What would an Aboriginal sovereign nation look like? Decisions would be made based on their core values, meaning no more protesting pipelines, oil tankers, logging, or mining. Economic decisions would align better with their environmental values. Indigenous people and their opinions aren’t really seen or valued in our politics.

“The federal government should work toward reforming the Indian Act to give aboriginals more private-property rights and greater control over their natural resources, so they can create prosperous, sustainable communities that are able to lift residents out of poverty and help drive the Canadian economy,” states Jesse Kline in a National Post article.  Unfortunately, they have terrible economies and deficient infrastructure, but that is what you can expect from the fact that they don’t even have the right to own their own property! Also, they are dismissed (mostly) in court issues whereas, if they had their own government, they would be able to clearly state their values. They would be well equalized in politics and valued as citizens.

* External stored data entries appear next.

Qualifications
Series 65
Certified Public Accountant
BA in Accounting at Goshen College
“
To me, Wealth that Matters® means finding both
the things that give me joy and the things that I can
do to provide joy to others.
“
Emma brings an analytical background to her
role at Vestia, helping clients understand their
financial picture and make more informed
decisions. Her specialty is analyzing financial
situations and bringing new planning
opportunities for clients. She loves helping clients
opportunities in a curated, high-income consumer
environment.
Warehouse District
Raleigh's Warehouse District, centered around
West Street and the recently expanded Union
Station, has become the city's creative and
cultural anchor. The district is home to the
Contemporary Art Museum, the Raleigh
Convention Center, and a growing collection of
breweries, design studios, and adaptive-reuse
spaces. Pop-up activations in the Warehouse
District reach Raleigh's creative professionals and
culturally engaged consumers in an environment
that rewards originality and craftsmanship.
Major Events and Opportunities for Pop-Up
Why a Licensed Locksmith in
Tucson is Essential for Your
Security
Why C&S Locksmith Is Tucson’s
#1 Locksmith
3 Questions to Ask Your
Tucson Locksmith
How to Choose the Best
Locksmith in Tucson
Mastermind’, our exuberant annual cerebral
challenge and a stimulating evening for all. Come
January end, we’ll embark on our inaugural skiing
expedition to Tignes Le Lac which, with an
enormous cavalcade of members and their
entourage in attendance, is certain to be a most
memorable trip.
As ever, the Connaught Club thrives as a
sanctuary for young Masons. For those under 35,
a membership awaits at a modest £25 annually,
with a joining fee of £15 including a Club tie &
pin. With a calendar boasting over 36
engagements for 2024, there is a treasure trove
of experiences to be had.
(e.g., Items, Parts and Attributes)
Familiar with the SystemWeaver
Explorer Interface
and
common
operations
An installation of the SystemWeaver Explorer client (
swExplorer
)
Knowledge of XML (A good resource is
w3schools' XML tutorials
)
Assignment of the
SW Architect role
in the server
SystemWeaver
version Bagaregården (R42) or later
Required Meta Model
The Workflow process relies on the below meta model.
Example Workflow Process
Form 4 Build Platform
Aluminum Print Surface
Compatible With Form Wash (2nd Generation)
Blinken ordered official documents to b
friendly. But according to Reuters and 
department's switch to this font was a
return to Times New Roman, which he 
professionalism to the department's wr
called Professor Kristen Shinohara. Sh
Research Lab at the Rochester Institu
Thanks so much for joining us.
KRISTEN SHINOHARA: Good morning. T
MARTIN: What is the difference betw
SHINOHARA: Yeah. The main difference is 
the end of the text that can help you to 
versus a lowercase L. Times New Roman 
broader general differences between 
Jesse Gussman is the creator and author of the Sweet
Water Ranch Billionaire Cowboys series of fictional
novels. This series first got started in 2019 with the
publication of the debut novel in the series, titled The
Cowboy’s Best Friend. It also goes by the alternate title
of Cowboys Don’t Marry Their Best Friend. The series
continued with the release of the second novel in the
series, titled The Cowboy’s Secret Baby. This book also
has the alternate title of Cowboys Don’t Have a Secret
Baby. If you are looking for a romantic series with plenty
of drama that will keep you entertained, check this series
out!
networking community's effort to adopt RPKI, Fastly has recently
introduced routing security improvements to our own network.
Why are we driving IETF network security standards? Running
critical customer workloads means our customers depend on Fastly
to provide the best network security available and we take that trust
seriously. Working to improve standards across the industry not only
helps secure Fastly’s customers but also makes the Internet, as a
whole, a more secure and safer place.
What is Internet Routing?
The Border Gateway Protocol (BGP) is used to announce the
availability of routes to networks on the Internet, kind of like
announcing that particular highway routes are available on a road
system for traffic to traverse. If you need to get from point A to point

We must understand the importance of equality and fairness among everyone in our nation. The sovereignty of the indigenous people includes that. In the past three paragraphs I have discussed why, in the past, there are reasons why they should have sovereignty. That was brought out through the facts about the residential schools, and the European settlement that destroyed their culture and who they were as a people. The present gives us reason to understand their core values and belief as a people. When we talk about their protests against the destruction of the earth we know that our government doesn’t truly understand or care, and they would rather dismiss them. A healthy future for the nation includes them having their own sovereignty.

If things remain as they are, I can’t imagine the ongoing discrimination, suicide rate, and poverty. We need change now for a brighter future.